Images with pose keypoints
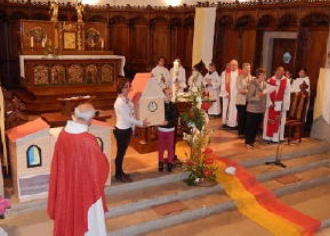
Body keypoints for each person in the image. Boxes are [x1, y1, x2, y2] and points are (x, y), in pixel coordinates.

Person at [48, 103, 109, 236]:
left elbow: (58, 163)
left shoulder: (63, 135)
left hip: (66, 185)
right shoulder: (88, 140)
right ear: (89, 119)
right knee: (89, 220)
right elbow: (100, 167)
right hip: (85, 188)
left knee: (68, 211)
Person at [114, 79, 149, 182]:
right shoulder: (119, 102)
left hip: (127, 129)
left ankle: (121, 172)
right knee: (120, 153)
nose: (129, 88)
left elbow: (132, 110)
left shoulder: (126, 99)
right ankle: (118, 175)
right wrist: (141, 123)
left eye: (129, 86)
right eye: (126, 87)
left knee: (123, 152)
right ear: (121, 88)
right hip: (121, 130)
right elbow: (128, 118)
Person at [263, 66, 291, 143]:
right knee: (269, 121)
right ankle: (268, 137)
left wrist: (283, 106)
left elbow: (287, 94)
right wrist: (270, 103)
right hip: (271, 105)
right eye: (278, 71)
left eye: (281, 72)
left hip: (280, 106)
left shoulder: (287, 81)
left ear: (283, 72)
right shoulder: (270, 80)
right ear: (275, 72)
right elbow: (267, 93)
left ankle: (276, 138)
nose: (279, 73)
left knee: (279, 122)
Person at [245, 68, 267, 149]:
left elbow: (265, 96)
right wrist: (257, 97)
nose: (265, 76)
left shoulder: (264, 84)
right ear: (258, 75)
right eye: (263, 75)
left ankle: (252, 141)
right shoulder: (253, 83)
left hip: (260, 109)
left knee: (256, 127)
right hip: (252, 109)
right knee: (250, 127)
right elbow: (248, 98)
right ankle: (248, 142)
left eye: (265, 74)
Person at [158, 88, 178, 172]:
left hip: (170, 130)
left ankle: (170, 163)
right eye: (168, 94)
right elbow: (156, 116)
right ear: (163, 95)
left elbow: (175, 118)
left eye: (171, 94)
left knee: (170, 148)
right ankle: (161, 163)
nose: (170, 96)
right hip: (161, 129)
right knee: (161, 147)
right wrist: (160, 122)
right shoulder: (159, 105)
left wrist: (168, 122)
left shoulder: (174, 105)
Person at [220, 59, 239, 128]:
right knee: (226, 108)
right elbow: (222, 83)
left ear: (237, 65)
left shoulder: (240, 72)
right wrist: (226, 93)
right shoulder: (225, 73)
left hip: (236, 95)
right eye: (232, 65)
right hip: (227, 93)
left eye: (235, 65)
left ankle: (233, 123)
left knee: (234, 109)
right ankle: (225, 122)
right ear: (229, 65)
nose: (233, 66)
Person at [236, 63, 253, 136]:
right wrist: (248, 90)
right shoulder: (239, 78)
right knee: (241, 117)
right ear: (243, 69)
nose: (248, 70)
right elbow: (240, 90)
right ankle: (241, 133)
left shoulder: (251, 78)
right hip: (240, 101)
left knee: (248, 118)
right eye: (246, 68)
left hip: (249, 101)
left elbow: (253, 90)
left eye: (249, 68)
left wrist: (247, 90)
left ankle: (246, 133)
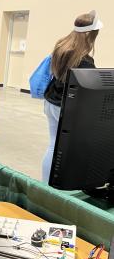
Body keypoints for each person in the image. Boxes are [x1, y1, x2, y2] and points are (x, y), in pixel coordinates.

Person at [42, 10, 102, 182]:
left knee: (53, 144)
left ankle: (46, 184)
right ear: (91, 34)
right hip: (67, 107)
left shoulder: (61, 46)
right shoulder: (85, 59)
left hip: (51, 101)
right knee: (70, 149)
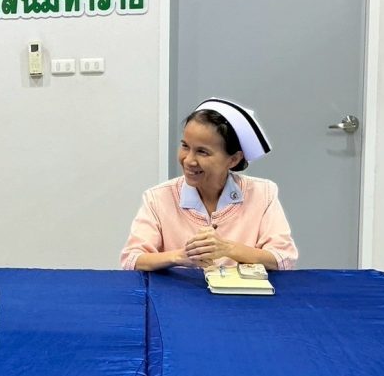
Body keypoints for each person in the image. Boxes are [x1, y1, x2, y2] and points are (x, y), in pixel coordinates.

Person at [120, 97, 297, 272]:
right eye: (185, 146)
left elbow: (283, 259)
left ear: (234, 159)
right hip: (179, 291)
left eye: (202, 152)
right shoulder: (158, 198)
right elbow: (131, 260)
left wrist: (228, 249)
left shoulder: (262, 194)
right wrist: (180, 257)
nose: (188, 160)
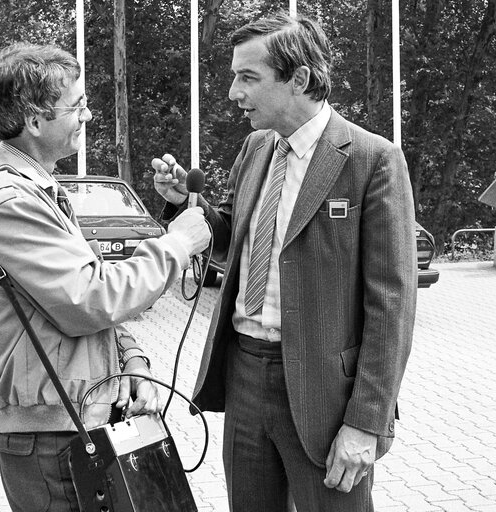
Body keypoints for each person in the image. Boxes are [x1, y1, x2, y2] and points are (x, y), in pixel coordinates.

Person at [152, 11, 417, 512]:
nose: (233, 92)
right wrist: (182, 207)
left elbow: (392, 307)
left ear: (298, 79)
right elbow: (232, 240)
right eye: (235, 76)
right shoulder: (255, 147)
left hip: (326, 396)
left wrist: (365, 422)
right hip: (244, 375)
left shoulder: (372, 159)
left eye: (248, 77)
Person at [0, 42, 210, 512]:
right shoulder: (10, 200)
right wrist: (177, 243)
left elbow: (83, 302)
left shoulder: (37, 189)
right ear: (33, 120)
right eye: (78, 105)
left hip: (75, 425)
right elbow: (90, 300)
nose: (87, 116)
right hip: (53, 443)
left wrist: (134, 363)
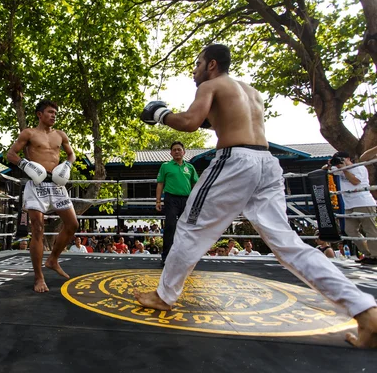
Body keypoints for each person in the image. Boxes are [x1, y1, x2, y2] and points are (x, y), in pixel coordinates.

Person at [136, 43, 377, 348]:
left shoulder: (211, 84)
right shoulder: (251, 92)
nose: (194, 72)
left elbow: (189, 122)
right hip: (266, 162)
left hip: (235, 162)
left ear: (211, 64)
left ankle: (164, 295)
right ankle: (365, 311)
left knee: (189, 227)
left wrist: (161, 114)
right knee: (288, 244)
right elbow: (220, 121)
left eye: (197, 64)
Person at [7, 99, 79, 293]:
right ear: (40, 114)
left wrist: (68, 165)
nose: (53, 115)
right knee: (37, 229)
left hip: (56, 185)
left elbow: (71, 155)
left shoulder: (60, 135)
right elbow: (11, 154)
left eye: (55, 112)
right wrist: (25, 164)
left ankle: (53, 259)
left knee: (73, 225)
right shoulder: (29, 133)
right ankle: (39, 277)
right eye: (49, 112)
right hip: (36, 185)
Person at [327, 151, 377, 265]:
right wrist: (330, 164)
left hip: (363, 202)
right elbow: (326, 169)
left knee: (369, 229)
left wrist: (345, 169)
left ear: (348, 158)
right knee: (350, 230)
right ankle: (367, 253)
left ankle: (375, 255)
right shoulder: (338, 169)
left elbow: (355, 182)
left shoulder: (358, 167)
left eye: (340, 159)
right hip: (349, 204)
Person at [156, 141, 199, 265]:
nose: (176, 152)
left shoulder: (190, 167)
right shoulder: (165, 166)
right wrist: (158, 201)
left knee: (186, 228)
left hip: (187, 200)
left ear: (184, 152)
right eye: (174, 150)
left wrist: (196, 200)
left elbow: (195, 184)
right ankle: (166, 256)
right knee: (170, 226)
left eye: (179, 149)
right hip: (170, 199)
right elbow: (160, 184)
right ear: (171, 153)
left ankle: (185, 257)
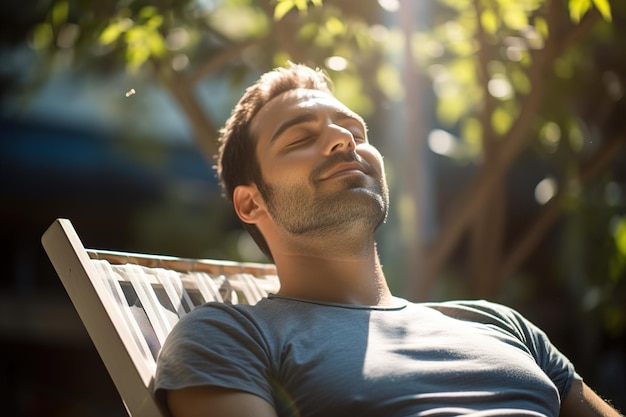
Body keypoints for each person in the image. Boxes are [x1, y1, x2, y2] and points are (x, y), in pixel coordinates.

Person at [154, 63, 622, 417]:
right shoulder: (230, 339)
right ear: (251, 204)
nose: (344, 141)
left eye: (355, 130)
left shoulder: (501, 325)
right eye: (299, 139)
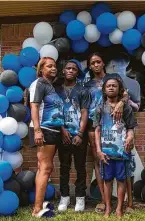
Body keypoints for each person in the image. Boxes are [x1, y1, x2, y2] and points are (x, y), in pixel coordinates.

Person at [84, 52, 126, 213]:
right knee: (98, 160)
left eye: (98, 61)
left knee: (120, 159)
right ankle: (103, 200)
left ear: (103, 63)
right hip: (93, 126)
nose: (96, 65)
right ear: (89, 66)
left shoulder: (113, 78)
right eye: (92, 62)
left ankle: (124, 202)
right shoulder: (87, 86)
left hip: (114, 125)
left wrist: (121, 103)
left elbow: (125, 94)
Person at [94, 74, 137, 217]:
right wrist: (99, 150)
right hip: (106, 152)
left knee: (121, 179)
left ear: (119, 89)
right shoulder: (100, 108)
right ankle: (108, 208)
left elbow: (131, 127)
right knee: (107, 180)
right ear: (104, 90)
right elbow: (97, 130)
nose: (111, 87)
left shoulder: (126, 108)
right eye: (108, 86)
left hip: (122, 151)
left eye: (114, 85)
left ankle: (119, 208)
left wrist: (130, 136)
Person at [28, 57, 64, 218]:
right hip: (43, 129)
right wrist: (37, 130)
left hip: (53, 130)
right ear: (41, 70)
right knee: (46, 167)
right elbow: (34, 106)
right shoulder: (39, 84)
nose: (53, 68)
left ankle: (38, 204)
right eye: (49, 66)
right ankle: (37, 209)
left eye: (54, 66)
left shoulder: (50, 86)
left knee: (44, 167)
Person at [55, 59, 91, 212]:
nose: (70, 71)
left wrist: (81, 134)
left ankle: (80, 198)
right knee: (64, 167)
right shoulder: (56, 90)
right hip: (63, 134)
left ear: (78, 73)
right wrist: (62, 130)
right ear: (63, 71)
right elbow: (55, 111)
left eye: (74, 69)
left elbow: (85, 112)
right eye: (68, 68)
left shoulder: (83, 90)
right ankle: (64, 197)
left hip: (78, 135)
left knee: (80, 167)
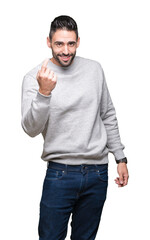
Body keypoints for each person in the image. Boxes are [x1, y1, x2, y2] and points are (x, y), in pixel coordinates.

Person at [21, 15, 129, 240]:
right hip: (60, 173)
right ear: (49, 42)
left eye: (71, 43)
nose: (66, 51)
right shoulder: (35, 77)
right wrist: (44, 93)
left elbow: (107, 114)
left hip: (97, 173)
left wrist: (120, 158)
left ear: (78, 41)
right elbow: (30, 128)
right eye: (59, 44)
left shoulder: (94, 69)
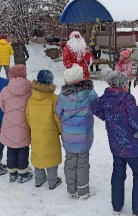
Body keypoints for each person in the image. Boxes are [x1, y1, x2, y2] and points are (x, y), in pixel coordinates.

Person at [92, 68, 138, 216]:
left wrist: (108, 118)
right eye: (127, 83)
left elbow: (95, 107)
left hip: (115, 143)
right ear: (122, 85)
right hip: (131, 145)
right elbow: (135, 120)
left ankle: (117, 205)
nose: (128, 85)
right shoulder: (127, 99)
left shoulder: (106, 96)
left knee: (118, 172)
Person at [56, 65, 98, 199]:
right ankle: (83, 191)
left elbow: (58, 112)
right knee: (83, 162)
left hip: (68, 136)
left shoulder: (63, 97)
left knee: (70, 161)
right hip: (84, 135)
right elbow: (97, 105)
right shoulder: (90, 92)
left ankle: (71, 190)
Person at [26, 70, 62, 190]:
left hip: (36, 132)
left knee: (38, 155)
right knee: (51, 157)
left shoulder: (32, 98)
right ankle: (53, 181)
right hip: (50, 133)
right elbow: (57, 117)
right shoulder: (53, 98)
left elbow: (27, 115)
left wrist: (34, 127)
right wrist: (60, 130)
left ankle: (39, 179)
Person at [0, 64, 33, 183]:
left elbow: (2, 106)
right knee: (23, 148)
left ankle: (12, 172)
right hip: (24, 124)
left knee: (11, 148)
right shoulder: (30, 90)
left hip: (8, 123)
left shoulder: (4, 90)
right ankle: (23, 173)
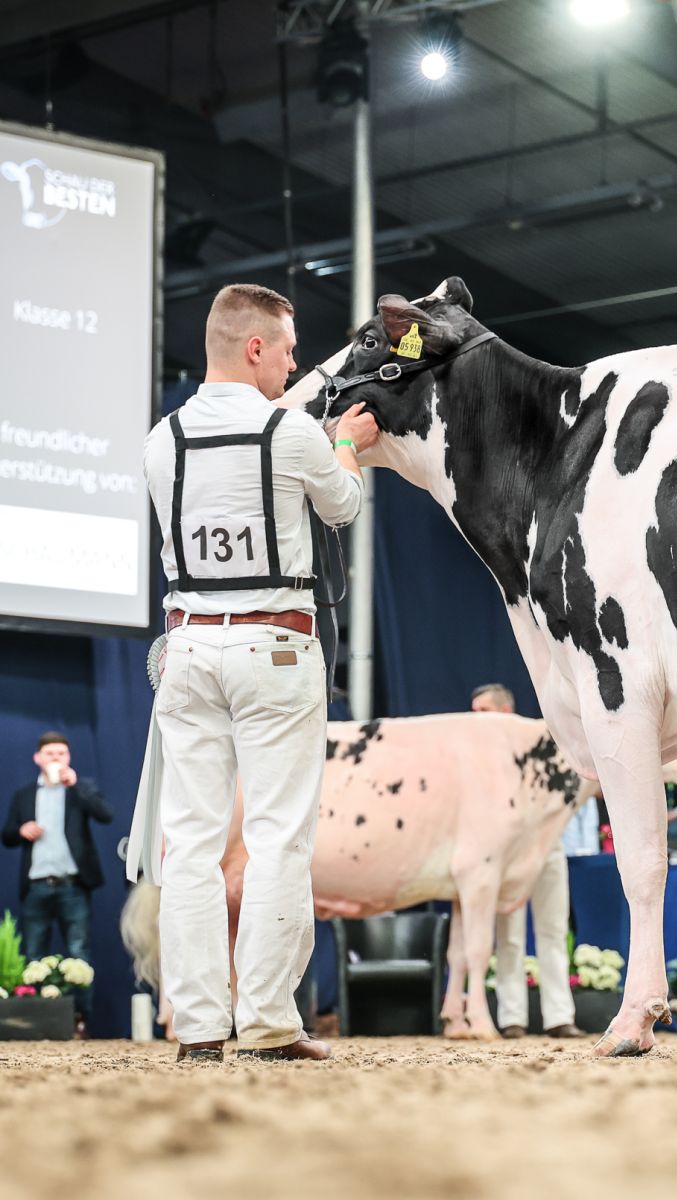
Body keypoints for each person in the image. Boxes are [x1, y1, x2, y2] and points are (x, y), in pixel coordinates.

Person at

*WHAT THE TASK ASKS*. For this exercise, output exactly the lines above from the line with "left knee: (121, 179)" to the line with "right knee: (64, 167)", counting both, and leave out the rest.

*RESULT*.
left knee: (121, 179)
left ear: (119, 89)
right shoulder: (100, 108)
right ankle: (108, 208)
left elbow: (131, 127)
right knee: (107, 180)
right ear: (104, 90)
right elbow: (97, 130)
nose: (111, 87)
left shoulder: (126, 108)
right eye: (108, 86)
left hip: (122, 151)
left eye: (114, 85)
left ankle: (119, 208)
left wrist: (130, 136)
Person at [28, 57, 64, 218]:
right hip: (43, 129)
right wrist: (37, 130)
left hip: (53, 130)
right ear: (41, 70)
right knee: (46, 167)
right elbow: (34, 106)
right shoulder: (39, 84)
nose: (53, 68)
left ankle: (38, 204)
right eye: (49, 66)
right ankle: (37, 209)
left eye: (54, 66)
left shoulder: (50, 86)
left knee: (44, 167)
Person at [55, 59, 91, 212]:
nose: (70, 71)
left wrist: (81, 134)
left ankle: (80, 198)
right knee: (64, 167)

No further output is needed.